I’m signing off, but readers need to stay on. Democracy depends on it | Opinion
AI-generated summary reviewed by our newsroom.
- Ned Barnett is leaving The News & Observer after editing and writing there since 1991.
- Barnett says journalists must report truth and hold the powerful to account.
- He urges citizens to stay informed and support the press through action.
“It is the first responsibility of every citizen to question authority.” — Benjamin Franklin, Founding Father and co-publisher of the Pennsylvania Gazette
After editing and writing at The News & Observer since 1991, including writing about sports for eight years and writing for the opinion section since 2013, this is my last column and my last day is Friday.
What an honor to do this work in a state so rich with wise and dedicated people.
I’m grateful to all those who took my calls and who were willing to contribute their knowledge and expertise to the public.
I’m particularly grateful to those readers who called or sent supportive emails. It takes time and intention to do that, and it can help keep a writer going.
I also value those who disagreed with me. It’s good to have your opinions contested; it’s how you learn.
I tried to write about a variety of issues and to bring independent reporting to what I wrote. A reader shouldn’t just read an opinion, they should learn something from it.
I got into this business in the wake of Watergate. It was a time when reporters, briefly, were heroes. When they made a movie about Bob Woodward and Carl Bernstein, they were played by the movie stars Robert Redford and Dustin Hoffman.

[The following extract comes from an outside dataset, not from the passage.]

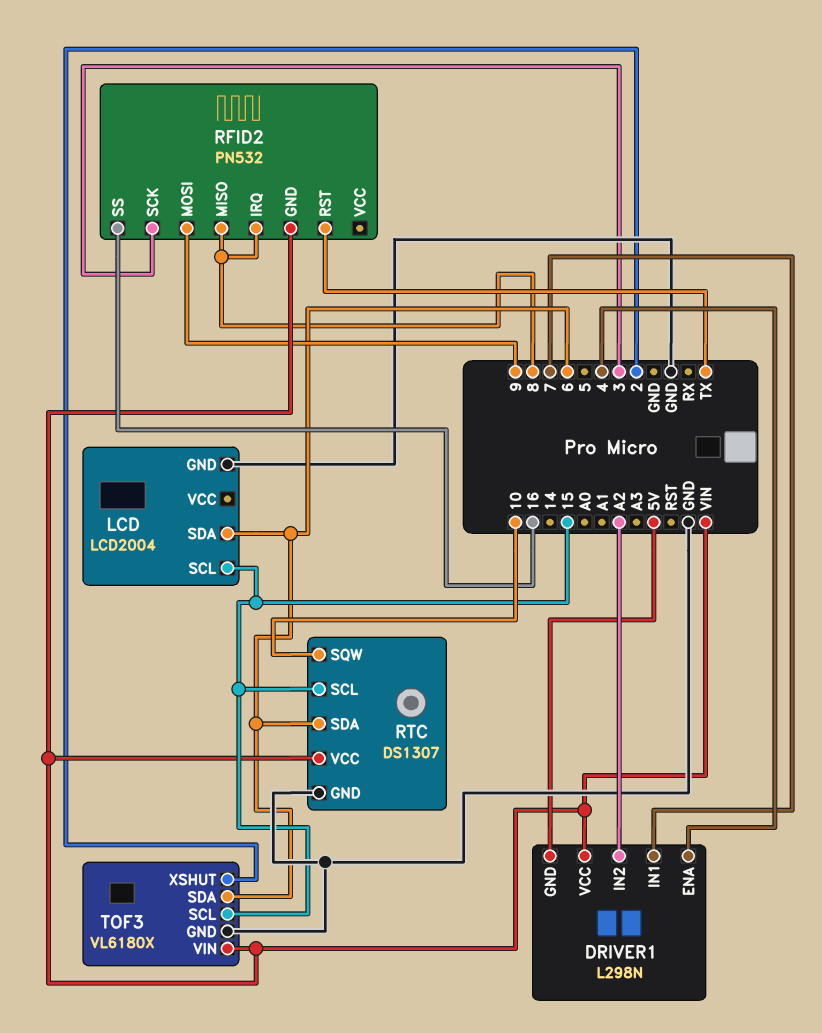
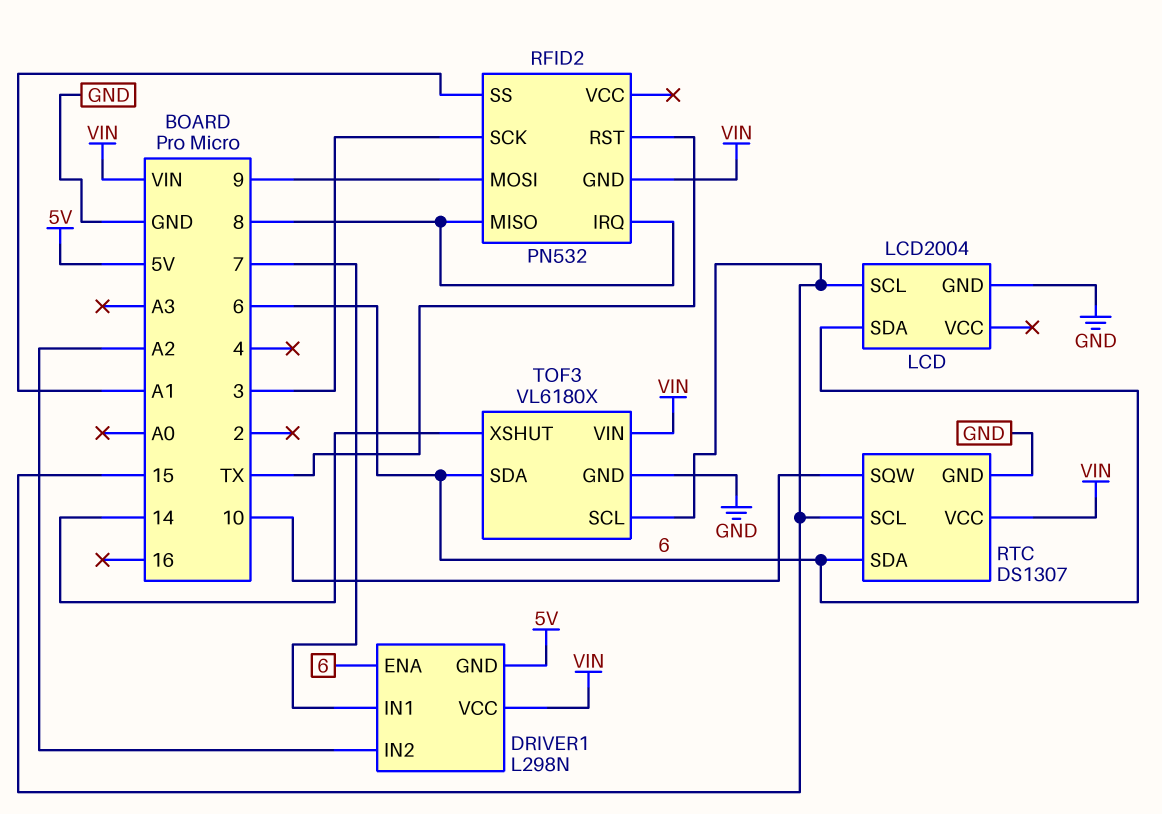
DRIVER1 pin ENA: 4 -> 6
RFID2 pin SS: 16 -> A1
TOF3 pin XSHUT: 2 -> 14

Now, of course, mainstream reporters are battered by the White House as purveyors of “fake news” and “horrible people.” But the denigration only demonstrates how important it is that journalists continue to report the truth and hold the powerful to account.
The last decade or so brought a radical shift in state and national politics. When Republicans took full control of the General Assembly following the 2010 election, it was more significant for what it ended than for what it began.
What ended was a long run of moderate but progressive leadership that had sparked the creation of the Research Triangle and the University of North Carolina System, two engines that have pulled the state forward and ahead of most of the South. Now we have legislative leaders obsessed with tax cuts that mostly benefit the wealthy at the expense of education and public services.
The election of Donald Trump as president in 2016 and his bewildering return brought a national sweep to what lawmakers were already doing in North Carolina: stifling voting rights, punishing the poor, serving the rich, polarizing the courts, attacking immigrants and intimidating universities.
For all that, there are signs that the people of North Carolina and in the U.S. may yet bring the state and the nation back to pursuing its ideals, to being what we are as one nation and what that nation needs to be to the world.
Consider the huge No Kings crowds, the resistance to ICE’s brutal tactics by the people of the Twin Cities, the flowering of independent online news sites, Trump’s sinking approval rating and the thousands of teachers who will converge on Raleigh this week to demand better pay and improved schools.
To travel a better path, the people of North Carolina and the nation need to be informed. That depends on readers as much as writers. Reporters and editors at The News & Observer and the Charlotte Observer are doing their best to keep the public aware and the powerful under scrutiny. I hope you will continue to support their efforts.
All Americans, to whom this 250-year-old democracy is entrusted, have a responsibility to pay attention, to question authority and to take action, whether it be demonstrating, contributing, volunteering, voting or supporting a free press.
Thanks to each of you for continuing to take this responsibility seriously.